Sunday, October 21, 2007

Probability Disambiguation

Probability is a meta-physical concept.

This is the reason why it is difficult for many people to fully grasp and work with. We are accustomed to interacting with concepts that are or can be connected with the physical world that we experience through our senses. We understand things like location and size, because we experience those physical concepts through our senses.

Probability, chance, is not something that is experienced through the senses, and we try to form physical analogues in hopes that these will explain it to those of us with a weaker imagination (apologies for the arrogance; it's meant to motivate, not to insult).

Probability is a meta-physical concept.

Let's take, for an example, a particle, suspended in space, at a point, A, and that point, A, happens to be nearby your face. The familiar physical interpretation of your surrounding universe, in that case, is that there exists a particle, in front of your face, at point, A.

The probabilistic interpretation of the universe surrounding you, in that case, is that there exists a particle, and it exists everywhere, not just at point, A, but with a varying density of existence. It's existence is very sparse at most loci in the universe, but is very dense at point, A; it still exists everywhere, however.

The gap between these two interpretations is the reason why the idea that an electron, existing around a nucleus, has undetermined, stochastic location is mystical to the physicist, while the mathematical scientist shrugs his shoulders and nods a 'okay, go on' to the same.

The domain of existence of our particle was a spacial one. A stochastic variable might have a univariate Gaussian density, in which case, it's domain of existence would be the real field, a numeric domain of existence. In the same way as the particle, the stochastic variable has all real numeric values, but has varying density over the real field.

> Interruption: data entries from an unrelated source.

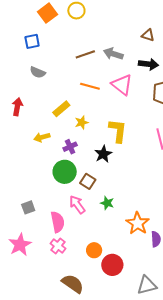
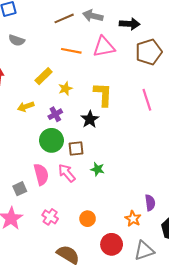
pink triangle: (122, 85) -> (104, 47), turned -45
brown square: (88, 181) -> (76, 148), turned -35
gray square: (28, 207) -> (20, 189), moved
pink semicircle: (58, 222) -> (41, 174), moved
orange star: (138, 223) -> (133, 219), moved, size x0.7
red circle: (112, 265) -> (112, 244), moved

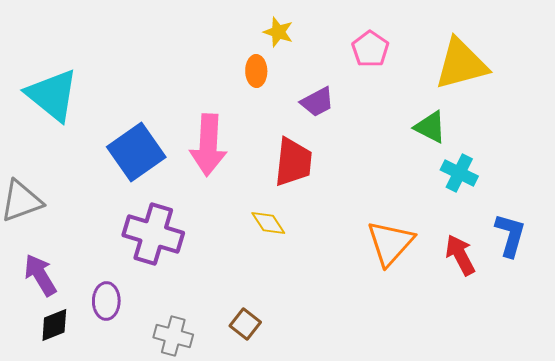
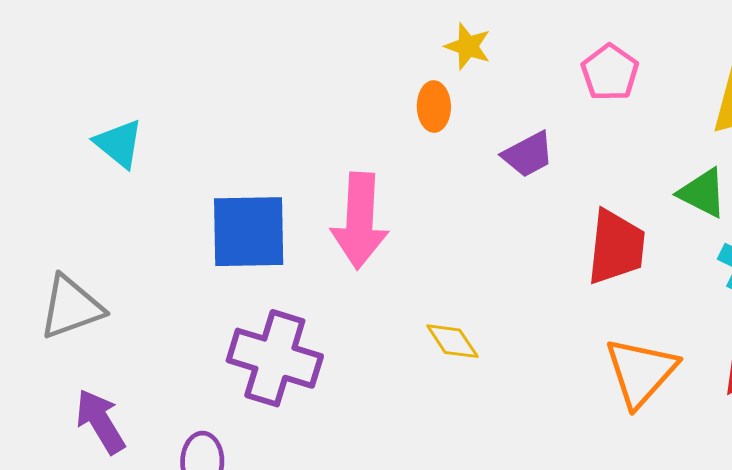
cyan triangle: (52, 95) -> (119, 144), size x0.6
blue square: (136, 152) -> (249, 232), turned 34
red trapezoid: (293, 162) -> (616, 247), moved

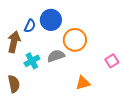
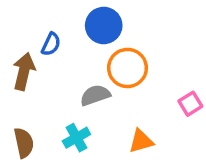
blue circle: (51, 20) -> (104, 25), moved
cyan cross: (32, 61) -> (76, 138), moved

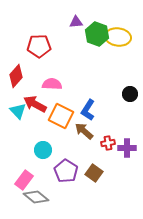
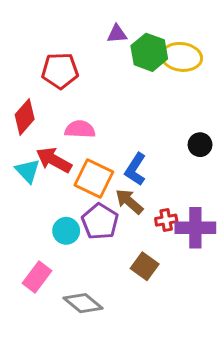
purple cross: (127, 148) -> (195, 228), size x1.4
purple pentagon: (66, 171) -> (100, 222), moved
gray diamond: (36, 197) -> (83, 303), moved

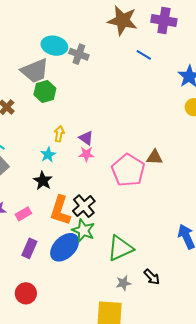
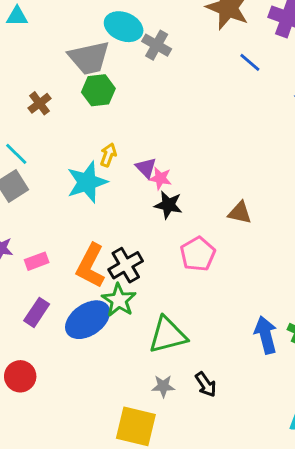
pink star: (86, 154) -> (160, 178), moved
cyan star: (48, 155) -> (87, 182), size x1.8
pink pentagon: (128, 170) -> (198, 254), moved, size x0.7
black star: (43, 181) -> (168, 205), moved, turned -30

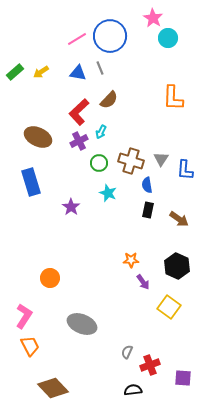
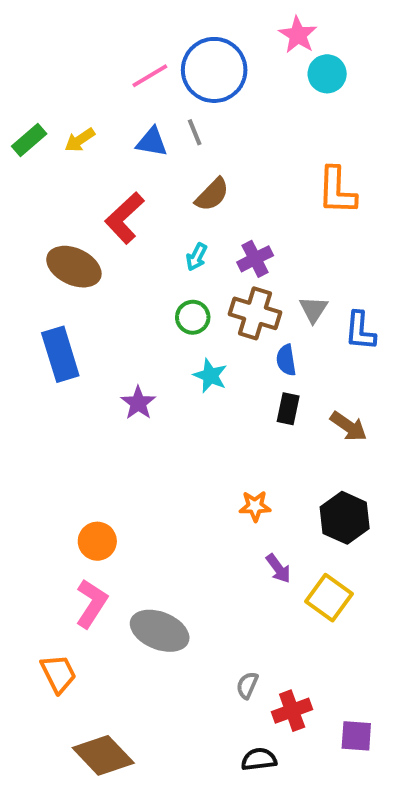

An analogue many-a-times used to embed the concept of a stochastic variable into the mind of the student is to view it as a collection of determined numbers, and its density as a sort of normalised population histogram. This is a convenient view to use, but it is not a faithful one. The inadequacy of this approach exposes itself in the fact that students have much trouble in more advanced applications of probability theory. The problem with this view is that it does not define a stochastic variable, it is a physical situation for which a stochastic variable may be used as a model. The stochastic variable itself is not a collection of numbers, it is not a number in the field. The stochastic variable is a mathematical meta-object.